Según los datos oficiales, en España nos han estado robando 90.000 millones de euros al año por corrupción. 

Según estudios internacionales, los medios de comunicación de España son los segundos peores en Europa. 

Tenemos más de 3 millones de niños por debajo del umbral de la pobreza. 

Han pasado 40 años desde que hemos superado, supuestamente, una dictadura, pero todavía no hemos sido capaces de reparar los daños que causó. 

Nuestros cuerpos y fuerzas de seguridad del Estado actúan de manera desproporcionada y violenta frente a la ciudadanía que ejerce su derecho a la libertad de expresión. 

El comisario Villarejo llena portadas con sus amenazas proferidas desde la prisión y hace caer a políticos de primera fila gracias a las grabaciones que se dedicó a hacerles y en las que se demuestra que actuaban como (presuntos) mafiosos. 

Nos señalan desde Europa, cansados de nuestras reiteradas faltas a nivel internacional: somos uno de los países más sancionados por la Comisión Europea. Por si esto no fuera suficiente, no son pocas las sentencias del Tribunal Europeo de Derechos Humanos que nos sacan los colores. 
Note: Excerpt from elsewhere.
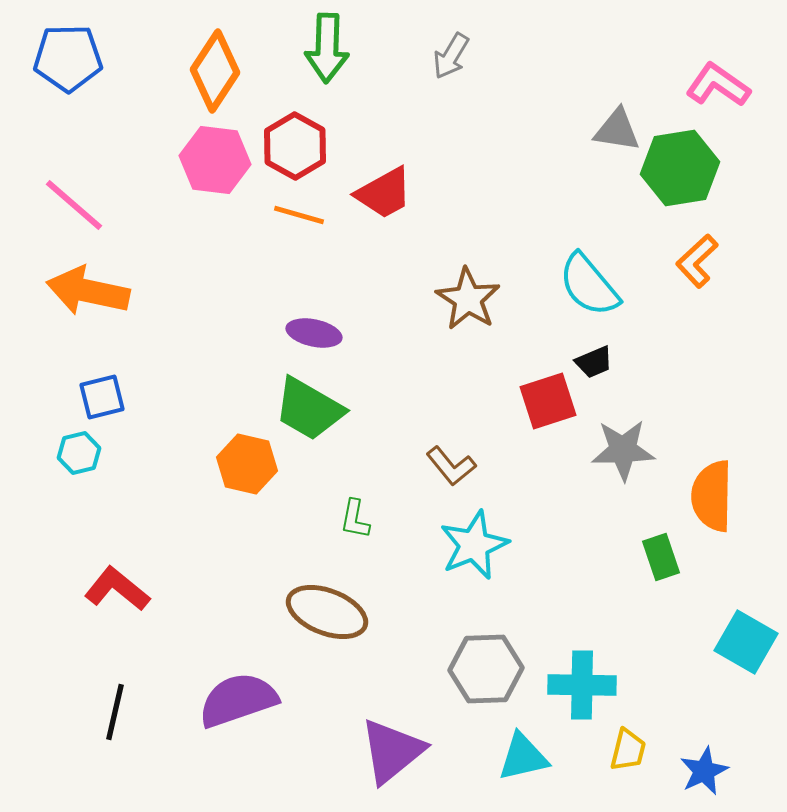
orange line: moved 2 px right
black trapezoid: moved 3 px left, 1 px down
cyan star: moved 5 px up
Y de tribunales va la última lamentación. La última por reciente, no por final. Fue el mes de mayo de 2018 cuando jueces fiscales y el personal trabajador de la administración de justicia salieron a la calle a reivindicar la necesidad de poder ejercer sus funciones de manera independiente y sin presiones. O sea, trabajar de manera lógica en un tribunal. 

Estrasburgo, con la sentencia sobre el caso Bateragune, da la razón: nuestra justicia no se comporta de manera imparcial. Lo sabíamos todos, pero siempre hace más efecto cuando te lo dicen desde fuera. 
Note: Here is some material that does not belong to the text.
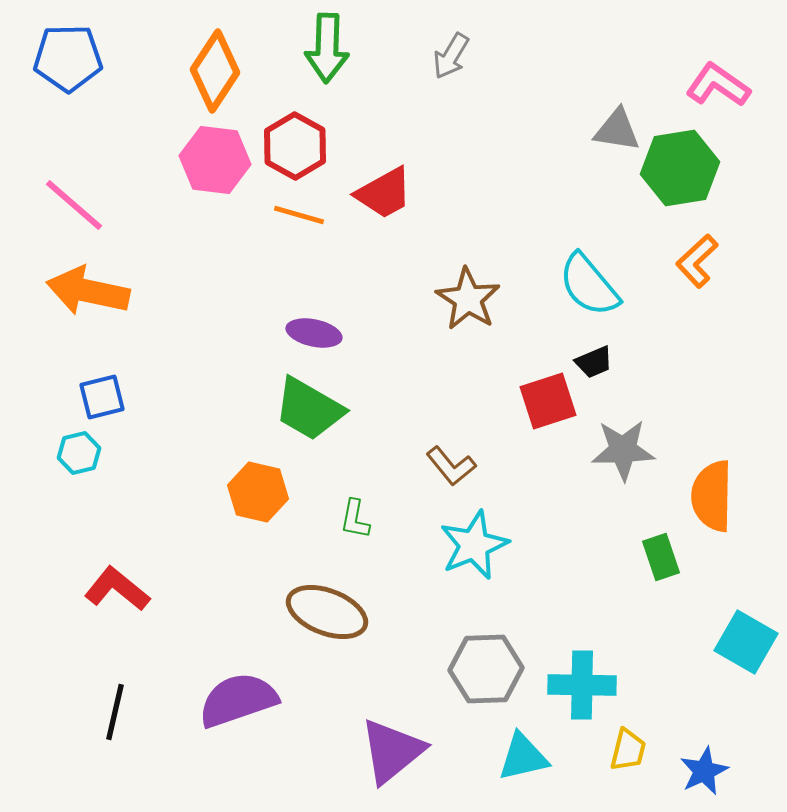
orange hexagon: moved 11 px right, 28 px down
Se supone que algo debería estar cambiando. Acabamos de sacar a un gobierno de las instituciones por corrupto. Pero vemos cómo nuestros medios de comunicación siguen trabajando en la mayoría de los casos como canales de propaganda al servicio de los dueños de España. A pesar de que se diga que se están tomando medidas para paliar los graves problemas sociales, se intuye que el agujero es tan grande que será muy difícil poder recomponer y recuperar un Estado de bienestar. Hemos perdido (de momento) esa batalla con el cuento de la crisis (un cuento porque fue una estafa: los ricos salieron ganando y los demás, a sobrevivir). Y ¿cuántas más estamos dispuestos a perder?
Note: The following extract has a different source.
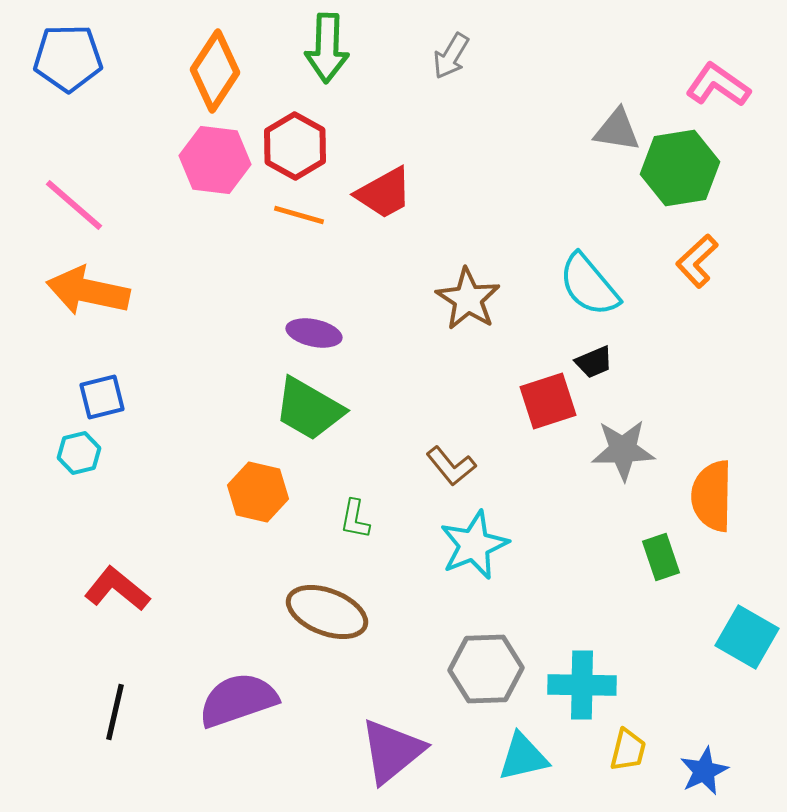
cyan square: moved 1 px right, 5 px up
La tarea de configurar el Estado democrático tampoco se presenta muy halagüeña: mientras el Gobierno no anule la ley de seguridad ciudadana, tendremos difícil poder desarrollar vías de participación tan necesarias.

Y, respecto a la justicia, uno de los pilares fundamentales para poder hablar de Estado de derecho, acabamos de presenciar uno de los capítulos más lamentables de la historia reciente de nuestro país. 

Lo ocurrido en el Tribunal Supremo con el pago de los impuestos ligados a las hipotecas pone en evidencia quién manda en este país. Y muchas otras cosas, claro. Porque ya no hay manera de decir que todos somos iguales ante la ley, ni que la ciudadanía es soberana, ni el Gobierno tiene capacidad para corregir los abusos, y la justicia ya ni disimula. 

No es que sea pesimista. Es que esto ya no hay por donde cogerlo. Necesitamos cambios en este sistema de tales dimensiones que, o bien nos tomamos en serio la regeneración integral, o mucho me temo que ya se están produciendo, y a la ciudadanía nos deja muy mal parada.